▸ **Tasks and exercises**:
1. Rewrite the campaign passage, starting with "It was pretty" and going on through "I wasn’t involved.", with "garage" changed to "study".
2. Lay out the rows below as a Markdown table with the columns Number and Line, starting with the line with "scientific name: Heliophanus" and going on through the line with "family: Hylocomiaceae", and leave out any blank lines.

▸ **Given text**:
※ ※ ※

That was my exposure to them. Somewhere in that period between January and the summer, I was in touch with them. I had suggested to them that I’d like to join up with the campaign should he win the nomination, and head up a research operation. That’s what I had in mind for myself.
It was pretty clear by the spring of ’80 that he was going to win the nomination, so I had been in touch with Ed Meese a couple of times. But largely I was working through Lyn Nofziger. By that time, Jim Lake was out, and I really, really wanted to get involved. It was very frustrating because I could see their point of view. They were on the road, they were busy, and staff was moving along. Bill Casey was running the campaign by then. It was like déjà vu to ’67. I was kind of being ignored. I did not get to go to the convention. I can still remember listening to convention speeches while I was working in my garage in San Clemente and being unhappy that I wasn’t involved.

※ ※ ※

▸ **The data**:

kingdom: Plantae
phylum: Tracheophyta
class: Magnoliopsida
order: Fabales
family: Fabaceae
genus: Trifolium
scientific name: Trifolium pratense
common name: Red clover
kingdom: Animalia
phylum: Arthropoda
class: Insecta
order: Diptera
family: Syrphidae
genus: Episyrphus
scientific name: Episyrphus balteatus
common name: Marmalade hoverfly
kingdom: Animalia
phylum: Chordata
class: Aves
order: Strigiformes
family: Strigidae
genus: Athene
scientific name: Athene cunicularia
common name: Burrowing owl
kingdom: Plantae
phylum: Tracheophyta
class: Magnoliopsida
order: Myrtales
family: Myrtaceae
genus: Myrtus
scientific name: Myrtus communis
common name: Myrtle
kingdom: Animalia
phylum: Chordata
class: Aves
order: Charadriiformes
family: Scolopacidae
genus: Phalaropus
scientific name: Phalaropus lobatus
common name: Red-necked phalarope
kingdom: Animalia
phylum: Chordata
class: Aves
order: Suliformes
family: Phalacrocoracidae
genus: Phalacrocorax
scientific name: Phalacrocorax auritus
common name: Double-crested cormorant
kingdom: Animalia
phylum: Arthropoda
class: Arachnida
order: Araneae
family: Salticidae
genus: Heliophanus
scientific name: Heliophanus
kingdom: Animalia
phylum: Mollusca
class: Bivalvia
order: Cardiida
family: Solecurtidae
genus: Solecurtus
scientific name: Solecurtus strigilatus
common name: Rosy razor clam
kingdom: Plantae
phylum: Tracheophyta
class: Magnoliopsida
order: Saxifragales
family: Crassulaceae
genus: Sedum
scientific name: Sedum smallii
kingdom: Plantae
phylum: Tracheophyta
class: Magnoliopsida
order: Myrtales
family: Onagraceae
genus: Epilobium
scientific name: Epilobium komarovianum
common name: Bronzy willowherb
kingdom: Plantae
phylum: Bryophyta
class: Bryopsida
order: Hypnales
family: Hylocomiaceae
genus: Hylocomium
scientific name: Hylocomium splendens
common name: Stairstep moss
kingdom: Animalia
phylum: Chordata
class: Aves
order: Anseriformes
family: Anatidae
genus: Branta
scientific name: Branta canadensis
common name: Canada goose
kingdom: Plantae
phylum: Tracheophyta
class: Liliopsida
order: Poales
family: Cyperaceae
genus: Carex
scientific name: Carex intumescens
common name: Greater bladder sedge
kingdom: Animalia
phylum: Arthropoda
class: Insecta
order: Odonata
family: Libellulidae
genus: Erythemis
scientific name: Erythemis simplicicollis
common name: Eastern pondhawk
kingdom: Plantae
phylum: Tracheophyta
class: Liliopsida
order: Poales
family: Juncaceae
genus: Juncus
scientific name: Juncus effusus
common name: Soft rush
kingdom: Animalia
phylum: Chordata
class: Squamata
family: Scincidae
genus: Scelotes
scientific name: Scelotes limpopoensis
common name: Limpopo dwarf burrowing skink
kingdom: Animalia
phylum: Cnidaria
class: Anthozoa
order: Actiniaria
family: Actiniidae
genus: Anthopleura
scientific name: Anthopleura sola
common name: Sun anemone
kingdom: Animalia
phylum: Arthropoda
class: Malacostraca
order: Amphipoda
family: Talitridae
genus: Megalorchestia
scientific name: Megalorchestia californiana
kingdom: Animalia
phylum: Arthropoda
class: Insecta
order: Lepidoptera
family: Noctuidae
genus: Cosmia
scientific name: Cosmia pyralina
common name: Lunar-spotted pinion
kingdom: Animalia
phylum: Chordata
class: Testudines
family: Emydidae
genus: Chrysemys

※ ※ ※

▸ **Outputs in order**:
1.
It was pretty clear by the spring of ’80 that he was going to win the nomination, so I had been in touch with Ed Meese a couple of times. But largely I was working through Lyn Nofziger. By that time, Jim Lake was out, and I really, really wanted to get involved. It was very frustrating because I could see their point of view. They were on the road, they were busy, and staff was moving along. Bill Casey was running the campaign by then. It was like déjà vu to ’67. I was kind of being ignored. I did not get to go to the convention. I can still remember listening to convention speeches while I was working in my study in San Clemente and being unhappy that I wasn’t involved.

2.
| Number | Line |
|---|---|
| 1 | scientific name: Heliophanus |
| 2 | kingdom: Animalia |
| 3 | phylum: Mollusca |
| 4 | class: Bivalvia |
| 5 | order: Cardiida |
| 6 | family: Solecurtidae |
| 7 | genus: Solecurtus |
| 8 | scientific name: Solecurtus strigilatus |
| 9 | common name: Rosy razor clam |
| 10 | kingdom: Plantae |
| 11 | phylum: Tracheophyta |
| 12 | class: Magnoliopsida |
| 13 | order: Saxifragales |
| 14 | family: Crassulaceae |
| 15 | genus: Sedum |
| 16 | scientific name: Sedum smallii |
| 17 | kingdom: Plantae |
| 18 | phylum: Tracheophyta |
| 19 | class: Magnoliopsida |
| 20 | order: Myrtales |
| 21 | family: Onagraceae |
| 22 | genus: Epilobium |
| 23 | scientific name: Epilobium komarovianum |
| 24 | common name: Bronzy willowherb |
| 25 | kingdom: Plantae |
| 26 | phylum: Bryophyta |
| 27 | class: Bryopsida |
| 28 | order: Hypnales |
| 29 | family: Hylocomiaceae |